## Provided records
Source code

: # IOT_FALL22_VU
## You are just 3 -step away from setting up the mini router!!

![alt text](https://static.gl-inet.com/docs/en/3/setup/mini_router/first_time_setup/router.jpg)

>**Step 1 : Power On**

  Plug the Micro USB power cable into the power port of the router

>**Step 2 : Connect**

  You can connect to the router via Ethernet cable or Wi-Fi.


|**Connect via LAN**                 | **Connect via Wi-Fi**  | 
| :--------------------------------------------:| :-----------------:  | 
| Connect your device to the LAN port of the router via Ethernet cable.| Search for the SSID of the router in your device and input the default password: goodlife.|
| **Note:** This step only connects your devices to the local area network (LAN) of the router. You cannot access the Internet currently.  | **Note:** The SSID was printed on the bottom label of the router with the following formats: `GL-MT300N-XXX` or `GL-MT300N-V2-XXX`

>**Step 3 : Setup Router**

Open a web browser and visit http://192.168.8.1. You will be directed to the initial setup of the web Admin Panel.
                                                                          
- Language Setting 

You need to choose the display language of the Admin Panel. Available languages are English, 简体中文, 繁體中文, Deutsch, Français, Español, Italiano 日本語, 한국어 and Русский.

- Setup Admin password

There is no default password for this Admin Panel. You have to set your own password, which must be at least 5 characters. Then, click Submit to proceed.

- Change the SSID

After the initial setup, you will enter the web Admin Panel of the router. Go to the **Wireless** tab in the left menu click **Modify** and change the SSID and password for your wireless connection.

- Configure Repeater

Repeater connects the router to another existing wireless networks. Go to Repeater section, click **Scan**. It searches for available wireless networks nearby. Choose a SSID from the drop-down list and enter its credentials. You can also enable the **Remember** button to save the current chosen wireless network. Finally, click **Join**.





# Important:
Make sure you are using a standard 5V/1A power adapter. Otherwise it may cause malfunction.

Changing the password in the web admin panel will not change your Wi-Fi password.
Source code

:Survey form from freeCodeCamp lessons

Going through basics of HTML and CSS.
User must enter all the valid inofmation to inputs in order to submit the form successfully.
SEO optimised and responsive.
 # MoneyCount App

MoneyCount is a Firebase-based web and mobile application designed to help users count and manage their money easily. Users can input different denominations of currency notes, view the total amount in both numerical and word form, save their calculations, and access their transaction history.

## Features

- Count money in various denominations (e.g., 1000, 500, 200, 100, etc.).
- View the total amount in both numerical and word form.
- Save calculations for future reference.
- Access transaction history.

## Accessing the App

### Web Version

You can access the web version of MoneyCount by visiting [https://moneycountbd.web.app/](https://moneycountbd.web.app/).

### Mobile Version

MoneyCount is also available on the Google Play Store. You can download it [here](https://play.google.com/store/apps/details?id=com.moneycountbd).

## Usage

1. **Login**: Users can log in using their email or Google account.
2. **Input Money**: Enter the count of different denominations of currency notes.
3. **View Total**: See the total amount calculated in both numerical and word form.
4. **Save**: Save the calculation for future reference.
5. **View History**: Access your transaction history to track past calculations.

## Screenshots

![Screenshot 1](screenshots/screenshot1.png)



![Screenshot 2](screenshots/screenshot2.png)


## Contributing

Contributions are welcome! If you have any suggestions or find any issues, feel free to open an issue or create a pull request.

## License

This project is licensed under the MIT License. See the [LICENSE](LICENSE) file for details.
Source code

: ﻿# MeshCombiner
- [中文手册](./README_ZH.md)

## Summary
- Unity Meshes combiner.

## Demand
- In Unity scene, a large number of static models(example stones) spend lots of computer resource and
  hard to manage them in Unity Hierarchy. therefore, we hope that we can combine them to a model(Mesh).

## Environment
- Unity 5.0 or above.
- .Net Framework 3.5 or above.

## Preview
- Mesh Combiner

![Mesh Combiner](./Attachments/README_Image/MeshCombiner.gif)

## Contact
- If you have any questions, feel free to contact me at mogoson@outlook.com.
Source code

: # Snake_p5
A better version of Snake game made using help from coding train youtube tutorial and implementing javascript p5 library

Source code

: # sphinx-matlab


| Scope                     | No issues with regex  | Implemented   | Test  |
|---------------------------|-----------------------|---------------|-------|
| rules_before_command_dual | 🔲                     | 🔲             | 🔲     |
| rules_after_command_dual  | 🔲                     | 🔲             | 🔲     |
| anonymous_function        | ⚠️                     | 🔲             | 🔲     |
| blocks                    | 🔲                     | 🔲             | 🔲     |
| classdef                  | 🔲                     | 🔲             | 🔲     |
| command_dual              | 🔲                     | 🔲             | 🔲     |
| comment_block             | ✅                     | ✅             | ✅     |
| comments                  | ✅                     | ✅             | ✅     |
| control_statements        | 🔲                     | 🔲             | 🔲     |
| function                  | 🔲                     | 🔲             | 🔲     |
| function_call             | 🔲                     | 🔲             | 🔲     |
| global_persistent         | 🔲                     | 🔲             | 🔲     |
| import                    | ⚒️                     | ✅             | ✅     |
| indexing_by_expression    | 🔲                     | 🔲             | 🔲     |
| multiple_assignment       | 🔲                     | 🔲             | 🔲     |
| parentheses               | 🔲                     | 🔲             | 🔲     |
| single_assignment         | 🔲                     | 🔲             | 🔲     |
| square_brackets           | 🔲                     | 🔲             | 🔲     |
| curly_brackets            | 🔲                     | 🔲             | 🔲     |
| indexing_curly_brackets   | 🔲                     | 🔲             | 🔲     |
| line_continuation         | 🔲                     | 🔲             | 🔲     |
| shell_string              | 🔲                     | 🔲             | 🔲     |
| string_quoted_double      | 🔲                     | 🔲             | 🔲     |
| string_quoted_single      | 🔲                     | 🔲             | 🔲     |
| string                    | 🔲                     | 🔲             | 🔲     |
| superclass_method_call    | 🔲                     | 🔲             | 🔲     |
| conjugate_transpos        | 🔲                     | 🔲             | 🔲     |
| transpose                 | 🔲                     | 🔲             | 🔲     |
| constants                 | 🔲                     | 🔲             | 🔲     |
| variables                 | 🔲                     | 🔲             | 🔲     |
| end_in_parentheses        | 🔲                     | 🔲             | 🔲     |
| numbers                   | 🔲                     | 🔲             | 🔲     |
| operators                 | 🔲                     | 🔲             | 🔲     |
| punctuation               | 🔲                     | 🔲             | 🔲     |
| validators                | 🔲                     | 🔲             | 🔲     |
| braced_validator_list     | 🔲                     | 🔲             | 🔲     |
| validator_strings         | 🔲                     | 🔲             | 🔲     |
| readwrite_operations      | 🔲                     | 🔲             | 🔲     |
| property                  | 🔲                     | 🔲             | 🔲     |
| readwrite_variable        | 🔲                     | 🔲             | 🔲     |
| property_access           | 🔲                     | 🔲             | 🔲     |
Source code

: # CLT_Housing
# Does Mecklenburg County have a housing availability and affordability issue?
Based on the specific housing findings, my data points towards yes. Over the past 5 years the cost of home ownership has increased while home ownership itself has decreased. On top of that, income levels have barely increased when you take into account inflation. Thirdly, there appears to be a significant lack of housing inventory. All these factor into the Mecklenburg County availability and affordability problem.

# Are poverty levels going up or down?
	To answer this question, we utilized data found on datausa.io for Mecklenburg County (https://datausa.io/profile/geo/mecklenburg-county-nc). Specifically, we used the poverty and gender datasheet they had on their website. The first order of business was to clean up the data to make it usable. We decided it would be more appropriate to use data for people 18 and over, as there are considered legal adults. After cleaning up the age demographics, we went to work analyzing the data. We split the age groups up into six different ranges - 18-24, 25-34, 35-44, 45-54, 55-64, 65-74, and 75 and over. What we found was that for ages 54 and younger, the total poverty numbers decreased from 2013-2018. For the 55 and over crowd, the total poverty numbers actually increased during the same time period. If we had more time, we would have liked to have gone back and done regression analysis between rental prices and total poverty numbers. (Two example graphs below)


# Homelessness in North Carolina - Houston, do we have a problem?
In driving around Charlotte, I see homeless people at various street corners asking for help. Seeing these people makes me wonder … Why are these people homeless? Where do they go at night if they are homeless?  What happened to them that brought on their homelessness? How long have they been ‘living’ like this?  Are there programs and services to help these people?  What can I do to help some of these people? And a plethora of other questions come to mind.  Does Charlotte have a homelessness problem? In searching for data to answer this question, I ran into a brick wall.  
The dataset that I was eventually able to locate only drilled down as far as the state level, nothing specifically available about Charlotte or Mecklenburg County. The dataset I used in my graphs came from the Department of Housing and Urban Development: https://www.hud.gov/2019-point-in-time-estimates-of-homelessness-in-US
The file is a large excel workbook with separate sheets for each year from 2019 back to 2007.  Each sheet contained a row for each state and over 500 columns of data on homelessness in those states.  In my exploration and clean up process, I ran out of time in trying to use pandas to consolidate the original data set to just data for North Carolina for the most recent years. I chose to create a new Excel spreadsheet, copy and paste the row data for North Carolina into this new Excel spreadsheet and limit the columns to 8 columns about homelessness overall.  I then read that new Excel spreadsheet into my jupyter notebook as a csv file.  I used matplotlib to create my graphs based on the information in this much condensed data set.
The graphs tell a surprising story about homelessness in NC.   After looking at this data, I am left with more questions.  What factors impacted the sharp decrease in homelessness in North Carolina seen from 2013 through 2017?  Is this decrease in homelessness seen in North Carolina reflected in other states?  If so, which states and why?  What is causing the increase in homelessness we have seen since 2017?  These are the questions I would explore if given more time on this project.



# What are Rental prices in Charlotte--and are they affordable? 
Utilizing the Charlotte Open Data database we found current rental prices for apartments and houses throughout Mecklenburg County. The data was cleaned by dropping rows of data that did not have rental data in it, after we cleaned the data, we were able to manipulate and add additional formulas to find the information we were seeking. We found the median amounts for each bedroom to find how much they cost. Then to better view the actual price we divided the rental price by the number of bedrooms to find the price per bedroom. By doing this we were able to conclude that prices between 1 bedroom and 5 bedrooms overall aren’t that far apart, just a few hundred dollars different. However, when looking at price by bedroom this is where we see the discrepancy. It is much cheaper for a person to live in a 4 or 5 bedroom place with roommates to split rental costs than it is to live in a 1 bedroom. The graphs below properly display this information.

## Aim of the exercise
Could you set down, word for word, only the lines above from the line with "Going through basics of HTML and CSS." to the line with "### Web Version", including both?

## Reply to the task
Going through basics of HTML and CSS.
User must enter all the valid inofmation to inputs in order to submit the form successfully.
SEO optimised and responsive.
 # MoneyCount App

MoneyCount is a Firebase-based web and mobile application designed to help users count and manage their money easily. Users can input different denominations of currency notes, view the total amount in both numerical and word form, save their calculations, and access their transaction history.

## Features

- Count money in various denominations (e.g., 1000, 500, 200, 100, etc.).
- View the total amount in both numerical and word form.
- Save calculations for future reference.
- Access transaction history.

## Accessing the App

### Web Version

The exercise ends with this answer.